======== Input ========
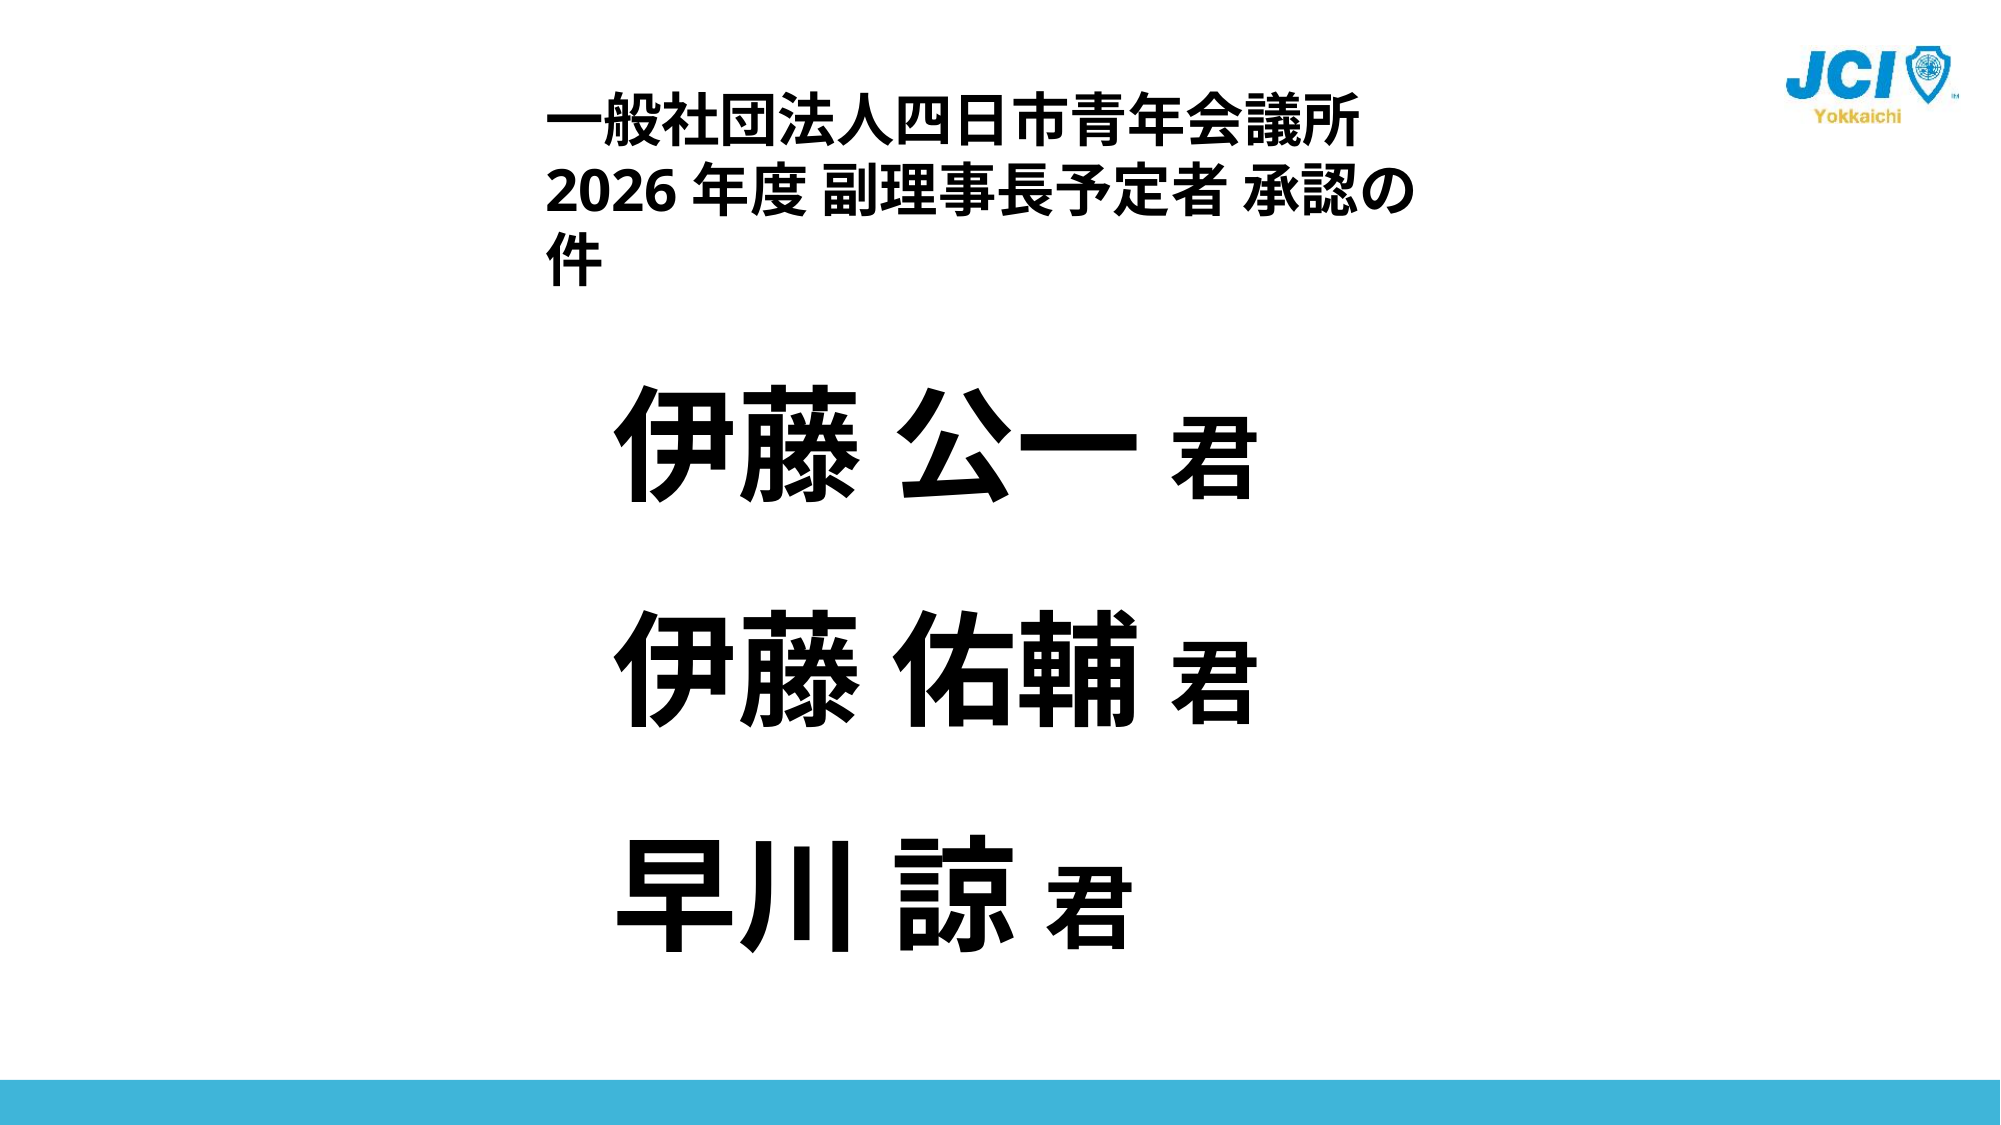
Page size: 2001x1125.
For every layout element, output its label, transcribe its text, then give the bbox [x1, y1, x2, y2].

text_box 伊藤 公一 君 伊藤 佑輔 君 早川 諒 君 [597, 301, 1402, 974]
picture [1784, 45, 1961, 124]
text_box 一般社団法人四日市青年会議所 2026年度 副理事長予定者 承認の件 [530, 75, 1470, 301]
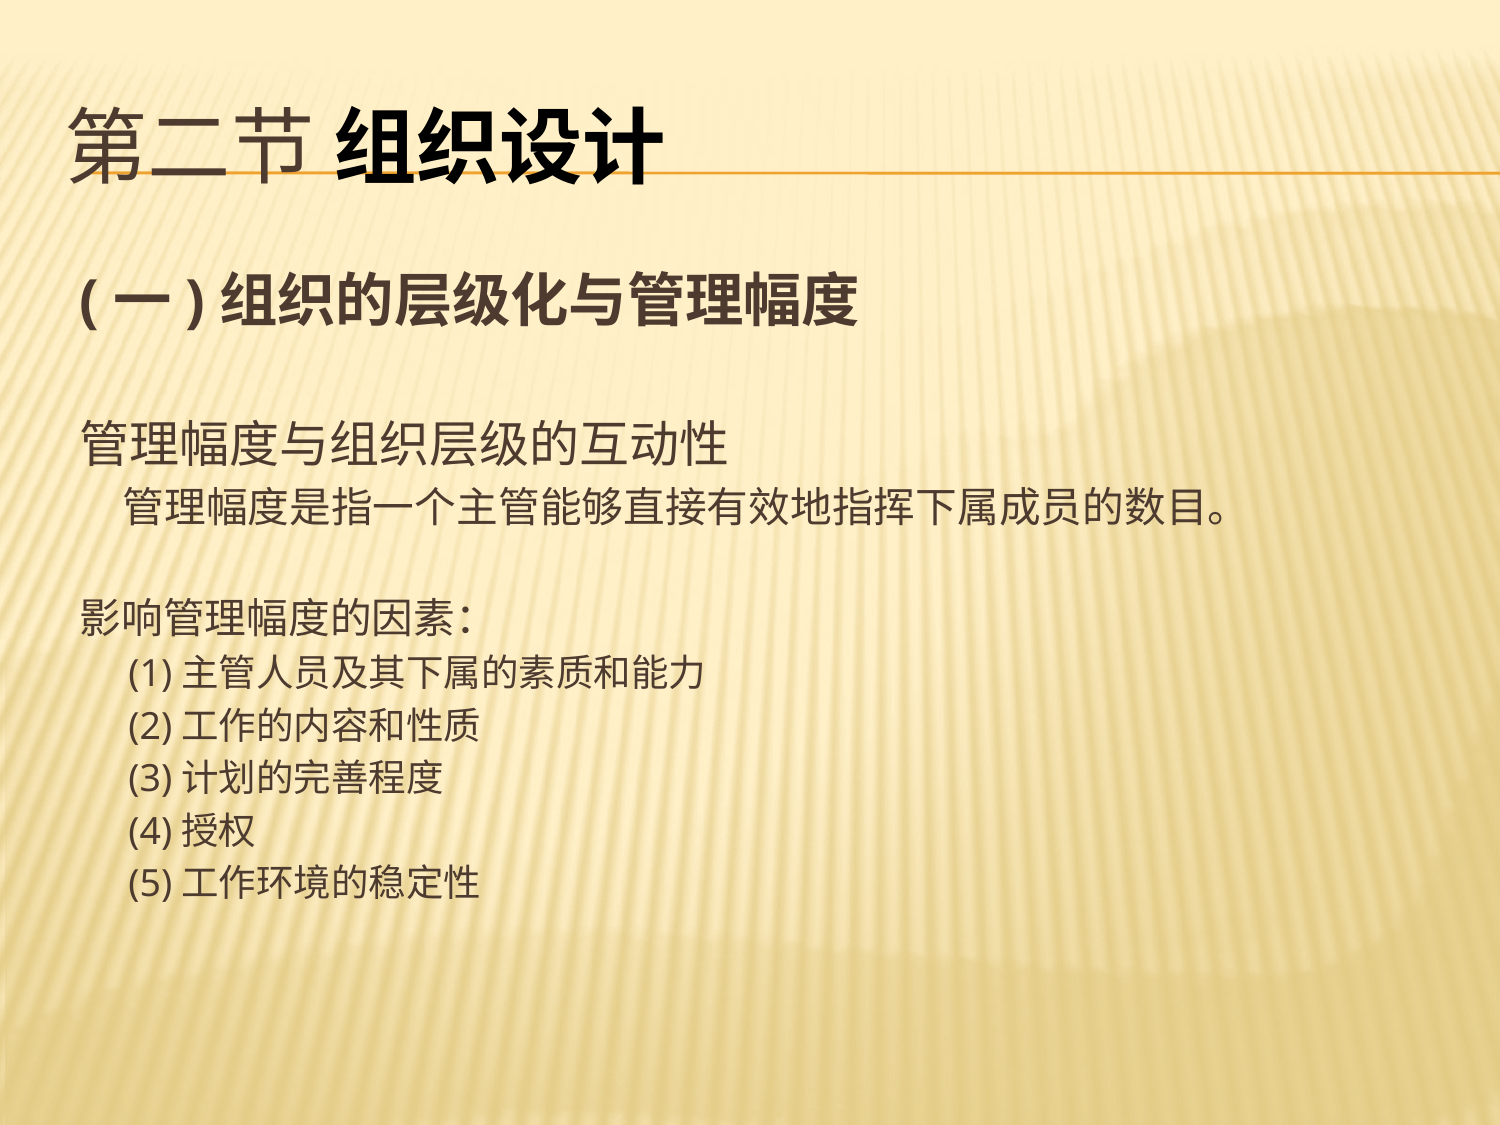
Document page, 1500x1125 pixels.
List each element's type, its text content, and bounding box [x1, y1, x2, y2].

list (一)组织的层级化与管理幅度 管理幅度与组织层级的互动性 管理幅度是指一个主管能够直接有效地指挥下属成员的数目。 影响管理幅度的因素： (1)主管人员及其下属的素质和能力 (2)工作的内容和性质 (3)计划的完善程度 (4)授权 (5)工作环境的稳定性 [64, 255, 1352, 1020]
title 第二节 组织设计 [50, 75, 1475, 213]
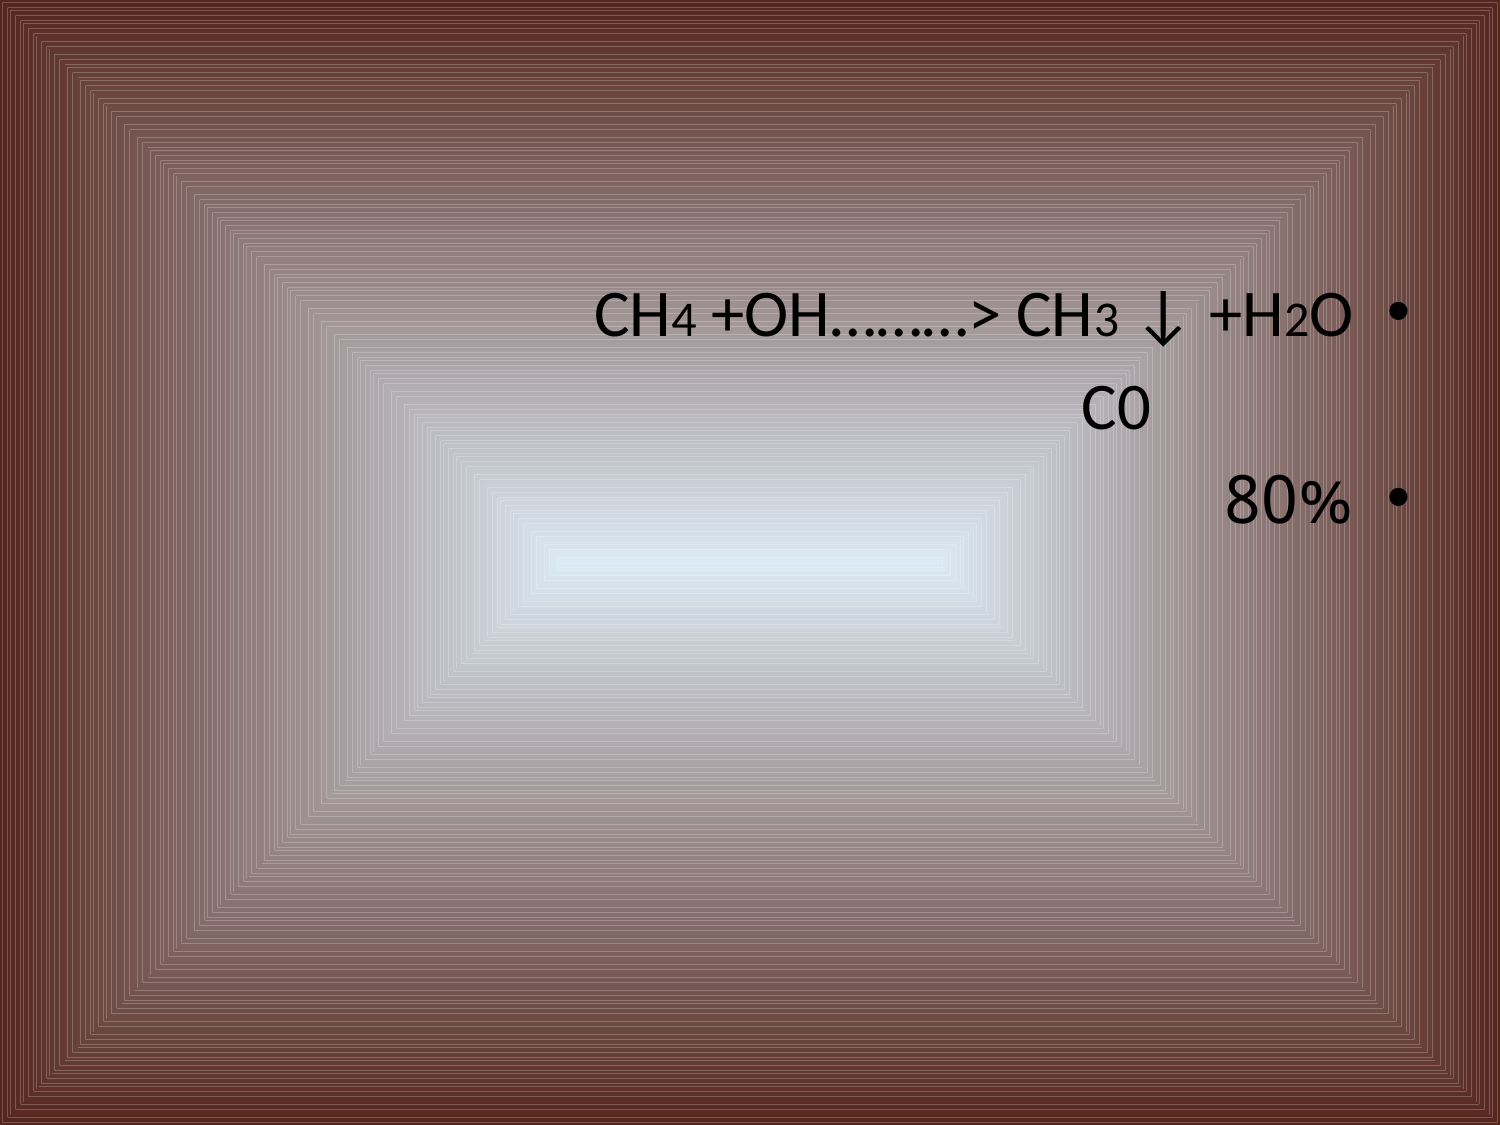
========
Work to be completed: Begin at the line containing "Document page, 1500x1125 pixels." and stop at the final line of the data. Retype those lines exactly, without the pictures.

Task response:
Document page, 1500x1125 pixels.
List each element's type, its text content, and bounding box [x1, y1, x2, y2].

list (一)组织的层级化与管理幅度 管理幅度与组织层级的互动性 管理幅度是指一个主管能够直接有效地指挥下属成员的数目。 影响管理幅度的因素： (1)主管人员及其下属的素质和能力 (2)工作的内容和性质 (3)计划的完善程度 (4)授权 (5)工作环境的稳定性 [64, 255, 1352, 1020]
title 第二节 组织设计 [50, 75, 1475, 213]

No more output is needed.